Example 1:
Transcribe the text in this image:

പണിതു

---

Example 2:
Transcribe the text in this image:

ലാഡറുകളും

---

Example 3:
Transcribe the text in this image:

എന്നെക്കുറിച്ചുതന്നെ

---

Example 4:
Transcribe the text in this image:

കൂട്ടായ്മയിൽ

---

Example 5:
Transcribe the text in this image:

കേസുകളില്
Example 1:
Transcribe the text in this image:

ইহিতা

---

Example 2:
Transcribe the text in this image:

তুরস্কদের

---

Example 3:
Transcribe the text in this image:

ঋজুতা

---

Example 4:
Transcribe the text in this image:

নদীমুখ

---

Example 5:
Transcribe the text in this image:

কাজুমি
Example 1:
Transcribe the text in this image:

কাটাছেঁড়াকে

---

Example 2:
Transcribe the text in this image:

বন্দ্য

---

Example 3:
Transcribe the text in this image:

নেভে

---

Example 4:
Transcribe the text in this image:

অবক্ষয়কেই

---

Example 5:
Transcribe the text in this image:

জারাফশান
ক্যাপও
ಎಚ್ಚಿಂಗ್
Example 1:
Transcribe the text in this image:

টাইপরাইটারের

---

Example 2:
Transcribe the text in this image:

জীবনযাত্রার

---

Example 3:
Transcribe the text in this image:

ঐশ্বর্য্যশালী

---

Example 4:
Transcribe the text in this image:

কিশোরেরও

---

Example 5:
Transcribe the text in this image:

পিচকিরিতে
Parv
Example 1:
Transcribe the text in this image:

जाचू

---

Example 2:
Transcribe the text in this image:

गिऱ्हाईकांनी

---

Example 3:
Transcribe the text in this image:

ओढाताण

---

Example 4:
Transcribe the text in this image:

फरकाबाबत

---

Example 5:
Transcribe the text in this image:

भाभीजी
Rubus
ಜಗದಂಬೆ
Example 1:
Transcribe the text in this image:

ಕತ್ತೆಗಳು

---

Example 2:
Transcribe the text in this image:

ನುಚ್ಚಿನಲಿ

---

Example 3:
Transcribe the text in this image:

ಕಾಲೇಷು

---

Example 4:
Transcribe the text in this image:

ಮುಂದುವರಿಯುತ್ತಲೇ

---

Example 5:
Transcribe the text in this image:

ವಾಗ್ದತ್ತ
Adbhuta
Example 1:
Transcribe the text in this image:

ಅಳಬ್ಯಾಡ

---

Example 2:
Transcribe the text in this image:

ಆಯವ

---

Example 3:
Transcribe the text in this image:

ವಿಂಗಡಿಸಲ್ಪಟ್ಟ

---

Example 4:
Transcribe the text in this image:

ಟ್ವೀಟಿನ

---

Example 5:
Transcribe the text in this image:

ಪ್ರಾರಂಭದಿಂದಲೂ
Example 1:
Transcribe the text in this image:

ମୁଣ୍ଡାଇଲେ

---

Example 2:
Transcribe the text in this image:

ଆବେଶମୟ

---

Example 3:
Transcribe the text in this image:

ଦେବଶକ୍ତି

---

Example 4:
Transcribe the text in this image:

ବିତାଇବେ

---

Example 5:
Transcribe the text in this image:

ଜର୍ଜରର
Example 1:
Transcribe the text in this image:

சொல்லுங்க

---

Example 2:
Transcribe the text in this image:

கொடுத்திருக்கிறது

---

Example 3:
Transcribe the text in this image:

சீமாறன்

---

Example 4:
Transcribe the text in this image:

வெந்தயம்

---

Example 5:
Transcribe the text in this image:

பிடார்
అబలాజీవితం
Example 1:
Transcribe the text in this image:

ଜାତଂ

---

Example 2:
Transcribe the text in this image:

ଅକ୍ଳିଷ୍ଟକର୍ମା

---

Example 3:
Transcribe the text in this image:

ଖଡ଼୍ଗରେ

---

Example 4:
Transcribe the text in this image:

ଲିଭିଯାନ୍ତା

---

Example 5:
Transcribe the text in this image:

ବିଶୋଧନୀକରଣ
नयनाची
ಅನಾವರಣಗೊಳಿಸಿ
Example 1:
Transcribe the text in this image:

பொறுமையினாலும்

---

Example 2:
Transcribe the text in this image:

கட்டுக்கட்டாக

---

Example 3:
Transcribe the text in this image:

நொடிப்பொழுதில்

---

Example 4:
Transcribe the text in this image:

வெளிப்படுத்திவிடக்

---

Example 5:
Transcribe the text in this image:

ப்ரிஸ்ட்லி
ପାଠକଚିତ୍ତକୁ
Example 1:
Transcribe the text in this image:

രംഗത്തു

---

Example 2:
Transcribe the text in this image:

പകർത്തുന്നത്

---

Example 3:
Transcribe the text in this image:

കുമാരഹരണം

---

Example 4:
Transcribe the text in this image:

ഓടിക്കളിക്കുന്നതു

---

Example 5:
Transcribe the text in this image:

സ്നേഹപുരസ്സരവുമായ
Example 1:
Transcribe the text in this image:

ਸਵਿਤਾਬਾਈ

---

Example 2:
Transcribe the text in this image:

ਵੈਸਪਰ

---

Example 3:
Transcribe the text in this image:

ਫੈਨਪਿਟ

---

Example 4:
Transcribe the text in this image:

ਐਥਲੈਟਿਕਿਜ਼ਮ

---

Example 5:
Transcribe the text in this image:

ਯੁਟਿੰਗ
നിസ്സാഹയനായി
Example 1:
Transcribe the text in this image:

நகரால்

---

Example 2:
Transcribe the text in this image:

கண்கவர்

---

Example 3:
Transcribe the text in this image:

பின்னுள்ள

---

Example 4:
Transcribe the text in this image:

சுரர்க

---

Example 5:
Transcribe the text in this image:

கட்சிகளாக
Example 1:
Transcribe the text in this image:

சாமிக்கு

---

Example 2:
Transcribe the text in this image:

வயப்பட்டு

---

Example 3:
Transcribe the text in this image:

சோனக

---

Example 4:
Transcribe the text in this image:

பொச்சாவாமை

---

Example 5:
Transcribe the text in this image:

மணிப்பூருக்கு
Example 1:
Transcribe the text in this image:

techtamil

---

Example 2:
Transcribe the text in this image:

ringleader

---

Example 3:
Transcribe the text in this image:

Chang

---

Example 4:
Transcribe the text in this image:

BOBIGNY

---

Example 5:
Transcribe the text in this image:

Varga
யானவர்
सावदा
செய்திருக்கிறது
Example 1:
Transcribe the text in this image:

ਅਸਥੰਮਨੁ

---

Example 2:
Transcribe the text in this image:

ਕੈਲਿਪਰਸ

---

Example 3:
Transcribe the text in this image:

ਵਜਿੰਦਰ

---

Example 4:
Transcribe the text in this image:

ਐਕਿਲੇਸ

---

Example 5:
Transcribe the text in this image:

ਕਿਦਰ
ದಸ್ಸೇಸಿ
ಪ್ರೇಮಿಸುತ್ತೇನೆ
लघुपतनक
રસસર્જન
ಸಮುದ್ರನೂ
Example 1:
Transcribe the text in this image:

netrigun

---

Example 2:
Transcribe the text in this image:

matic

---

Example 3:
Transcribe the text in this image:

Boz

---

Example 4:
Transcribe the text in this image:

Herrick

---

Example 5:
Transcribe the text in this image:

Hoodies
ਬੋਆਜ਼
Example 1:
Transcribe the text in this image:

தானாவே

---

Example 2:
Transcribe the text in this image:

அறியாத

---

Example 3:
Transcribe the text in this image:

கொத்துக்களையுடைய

□ □ □ □ □ □ □

EXERCISE INSTRUCTIONS: Repeat the listing exactly.

EXERCISE SOLUTION:
Example 1:
Transcribe the text in this image:

പണിതു

---

Example 2:
Transcribe the text in this image:

ലാഡറുകളും

---

Example 3:
Transcribe the text in this image:

എന്നെക്കുറിച്ചുതന്നെ

---

Example 4:
Transcribe the text in this image:

കൂട്ടായ്മയിൽ

---

Example 5:
Transcribe the text in this image:

കേസുകളില്
Example 1:
Transcribe the text in this image:

ইহিতা

---

Example 2:
Transcribe the text in this image:

তুরস্কদের

---

Example 3:
Transcribe the text in this image:

ঋজুতা

---

Example 4:
Transcribe the text in this image:

নদীমুখ

---

Example 5:
Transcribe the text in this image:

কাজুমি
Example 1:
Transcribe the text in this image:

কাটাছেঁড়াকে

---

Example 2:
Transcribe the text in this image:

বন্দ্য

---

Example 3:
Transcribe the text in this image:

নেভে

---

Example 4:
Transcribe the text in this image:

অবক্ষয়কেই

---

Example 5:
Transcribe the text in this image:

জারাফশান
ক্যাপও
ಎಚ್ಚಿಂಗ್
Example 1:
Transcribe the text in this image:

টাইপরাইটারের

---

Example 2:
Transcribe the text in this image:

জীবনযাত্রার

---

Example 3:
Transcribe the text in this image:

ঐশ্বর্য্যশালী

---

Example 4:
Transcribe the text in this image:

কিশোরেরও

---

Example 5:
Transcribe the text in this image:

পিচকিরিতে
Parv
Example 1:
Transcribe the text in this image:

जाचू

---

Example 2:
Transcribe the text in this image:

गिऱ्हाईकांनी

---

Example 3:
Transcribe the text in this image:

ओढाताण

---

Example 4:
Transcribe the text in this image:

फरकाबाबत

---

Example 5:
Transcribe the text in this image:

भाभीजी
Rubus
ಜಗದಂಬೆ
Example 1:
Transcribe the text in this image:

ಕತ್ತೆಗಳು

---

Example 2:
Transcribe the text in this image:

ನುಚ್ಚಿನಲಿ

---

Example 3:
Transcribe the text in this image:

ಕಾಲೇಷು

---

Example 4:
Transcribe the text in this image:

ಮುಂದುವರಿಯುತ್ತಲೇ

---

Example 5:
Transcribe the text in this image:

ವಾಗ್ದತ್ತ
Adbhuta
Example 1:
Transcribe the text in this image:

ಅಳಬ್ಯಾಡ

---

Example 2:
Transcribe the text in this image:

ಆಯವ

---

Example 3:
Transcribe the text in this image:

ವಿಂಗಡಿಸಲ್ಪಟ್ಟ

---

Example 4:
Transcribe the text in this image:

ಟ್ವೀಟಿನ

---

Example 5:
Transcribe the text in this image:

ಪ್ರಾರಂಭದಿಂದಲೂ
Example 1:
Transcribe the text in this image:

ମୁଣ୍ଡାଇଲେ

---

Example 2:
Transcribe the text in this image:

ଆବେଶମୟ

---

Example 3:
Transcribe the text in this image:

ଦେବଶକ୍ତି

---

Example 4:
Transcribe the text in this image:

ବିତାଇବେ

---

Example 5:
Transcribe the text in this image:

ଜର୍ଜରର
Example 1:
Transcribe the text in this image:

சொல்லுங்க

---

Example 2:
Transcribe the text in this image:

கொடுத்திருக்கிறது

---

Example 3:
Transcribe the text in this image:

சீமாறன்

---

Example 4:
Transcribe the text in this image:

வெந்தயம்

---

Example 5:
Transcribe the text in this image:

பிடார்
అబలాజీవితం
Example 1:
Transcribe the text in this image:

ଜାତଂ

---

Example 2:
Transcribe the text in this image:

ଅକ୍ଳିଷ୍ଟକର୍ମା

---

Example 3:
Transcribe the text in this image:

ଖଡ଼୍ଗରେ

---

Example 4:
Transcribe the text in this image:

ଲିଭିଯାନ୍ତା

---

Example 5:
Transcribe the text in this image:

ବିଶୋଧନୀକରଣ
नयनाची
ಅನಾವರಣಗೊಳಿಸಿ
Example 1:
Transcribe the text in this image:

பொறுமையினாலும்

---

Example 2:
Transcribe the text in this image:

கட்டுக்கட்டாக

---

Example 3:
Transcribe the text in this image:

நொடிப்பொழுதில்

---

Example 4:
Transcribe the text in this image:

வெளிப்படுத்திவிடக்

---

Example 5:
Transcribe the text in this image:

ப்ரிஸ்ட்லி
ପାଠକଚିତ୍ତକୁ
Example 1:
Transcribe the text in this image:

രംഗത്തു

---

Example 2:
Transcribe the text in this image:

പകർത്തുന്നത്

---

Example 3:
Transcribe the text in this image:

കുമാരഹരണം

---

Example 4:
Transcribe the text in this image:

ഓടിക്കളിക്കുന്നതു

---

Example 5:
Transcribe the text in this image:

സ്നേഹപുരസ്സരവുമായ
Example 1:
Transcribe the text in this image:

ਸਵਿਤਾਬਾਈ

---

Example 2:
Transcribe the text in this image:

ਵੈਸਪਰ

---

Example 3:
Transcribe the text in this image:

ਫੈਨਪਿਟ

---

Example 4:
Transcribe the text in this image:

ਐਥਲੈਟਿਕਿਜ਼ਮ

---

Example 5:
Transcribe the text in this image:

ਯੁਟਿੰਗ
നിസ്സാഹയനായി
Example 1:
Transcribe the text in this image:

நகரால்

---

Example 2:
Transcribe the text in this image:

கண்கவர்

---

Example 3:
Transcribe the text in this image:

பின்னுள்ள

---

Example 4:
Transcribe the text in this image:

சுரர்க

---

Example 5:
Transcribe the text in this image:

கட்சிகளாக
Example 1:
Transcribe the text in this image:

சாமிக்கு

---

Example 2:
Transcribe the text in this image:

வயப்பட்டு

---

Example 3:
Transcribe the text in this image:

சோனக

---

Example 4:
Transcribe the text in this image:

பொச்சாவாமை

---

Example 5:
Transcribe the text in this image:

மணிப்பூருக்கு
Example 1:
Transcribe the text in this image:

techtamil

---

Example 2:
Transcribe the text in this image:

ringleader

---

Example 3:
Transcribe the text in this image:

Chang

---

Example 4:
Transcribe the text in this image:

BOBIGNY

---

Example 5:
Transcribe the text in this image:

Varga
யானவர்
सावदा
செய்திருக்கிறது
Example 1:
Transcribe the text in this image:

ਅਸਥੰਮਨੁ

---

Example 2:
Transcribe the text in this image:

ਕੈਲਿਪਰਸ

---

Example 3:
Transcribe the text in this image:

ਵਜਿੰਦਰ

---

Example 4:
Transcribe the text in this image:

ਐਕਿਲੇਸ

---

Example 5:
Transcribe the text in this image:

ਕਿਦਰ
ದಸ್ಸೇಸಿ
ಪ್ರೇಮಿಸುತ್ತೇನೆ
लघुपतनक
રસસર્જન
ಸಮುದ್ರನೂ
Example 1:
Transcribe the text in this image:

netrigun

---

Example 2:
Transcribe the text in this image:

matic

---

Example 3:
Transcribe the text in this image:

Boz

---

Example 4:
Transcribe the text in this image:

Herrick

---

Example 5:
Transcribe the text in this image:

Hoodies
ਬੋਆਜ਼
Example 1:
Transcribe the text in this image:

தானாவே

---

Example 2:
Transcribe the text in this image:

அறியாத

---

Example 3:
Transcribe the text in this image:

கொத்துக்களையுடைய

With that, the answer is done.